___ DATA RECORDS

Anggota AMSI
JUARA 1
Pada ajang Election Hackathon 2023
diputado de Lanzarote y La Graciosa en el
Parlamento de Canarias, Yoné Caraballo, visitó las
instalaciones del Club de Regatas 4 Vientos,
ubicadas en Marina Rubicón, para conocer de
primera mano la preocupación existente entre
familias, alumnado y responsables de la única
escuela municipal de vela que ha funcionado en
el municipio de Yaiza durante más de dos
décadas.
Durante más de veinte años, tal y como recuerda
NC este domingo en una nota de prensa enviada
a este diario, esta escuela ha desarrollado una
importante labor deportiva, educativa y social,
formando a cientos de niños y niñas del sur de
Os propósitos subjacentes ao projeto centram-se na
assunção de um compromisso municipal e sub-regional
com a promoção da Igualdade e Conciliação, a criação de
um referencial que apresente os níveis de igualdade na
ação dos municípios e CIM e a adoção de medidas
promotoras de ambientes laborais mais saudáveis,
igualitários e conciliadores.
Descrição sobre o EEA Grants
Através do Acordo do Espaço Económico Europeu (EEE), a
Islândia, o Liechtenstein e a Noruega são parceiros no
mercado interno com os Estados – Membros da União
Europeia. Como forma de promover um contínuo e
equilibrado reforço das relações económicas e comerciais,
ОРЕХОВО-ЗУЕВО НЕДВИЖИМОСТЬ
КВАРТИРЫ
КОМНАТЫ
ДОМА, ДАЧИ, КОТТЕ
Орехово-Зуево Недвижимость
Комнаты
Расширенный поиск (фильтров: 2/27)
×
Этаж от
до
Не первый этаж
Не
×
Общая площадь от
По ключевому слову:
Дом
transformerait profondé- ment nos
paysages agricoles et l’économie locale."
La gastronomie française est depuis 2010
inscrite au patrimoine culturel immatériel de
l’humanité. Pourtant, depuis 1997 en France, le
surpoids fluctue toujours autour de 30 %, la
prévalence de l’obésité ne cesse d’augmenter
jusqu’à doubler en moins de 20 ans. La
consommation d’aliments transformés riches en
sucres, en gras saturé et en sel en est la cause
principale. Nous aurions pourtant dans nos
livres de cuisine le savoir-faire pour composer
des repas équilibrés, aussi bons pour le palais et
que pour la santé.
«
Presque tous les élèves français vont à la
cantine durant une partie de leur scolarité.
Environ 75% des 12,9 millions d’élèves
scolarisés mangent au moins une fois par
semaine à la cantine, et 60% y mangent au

______

TASK PROMPT:
Extract from the records above the lines from the one containing "Durante más de veinte" to the one containing "Descrição sobre o EEA Grants", both lines included, exactly as they appear and with nothing else.

RESPONSE TO THIS EXERCISE:
Durante más de veinte años, tal y como recuerda
NC este domingo en una nota de prensa enviada
a este diario, esta escuela ha desarrollado una
importante labor deportiva, educativa y social,
formando a cientos de niños y niñas del sur de
Os propósitos subjacentes ao projeto centram-se na
assunção de um compromisso municipal e sub-regional
com a promoção da Igualdade e Conciliação, a criação de
um referencial que apresente os níveis de igualdade na
ação dos municípios e CIM e a adoção de medidas
promotoras de ambientes laborais mais saudáveis,
igualitários e conciliadores.
Descrição sobre o EEA Grants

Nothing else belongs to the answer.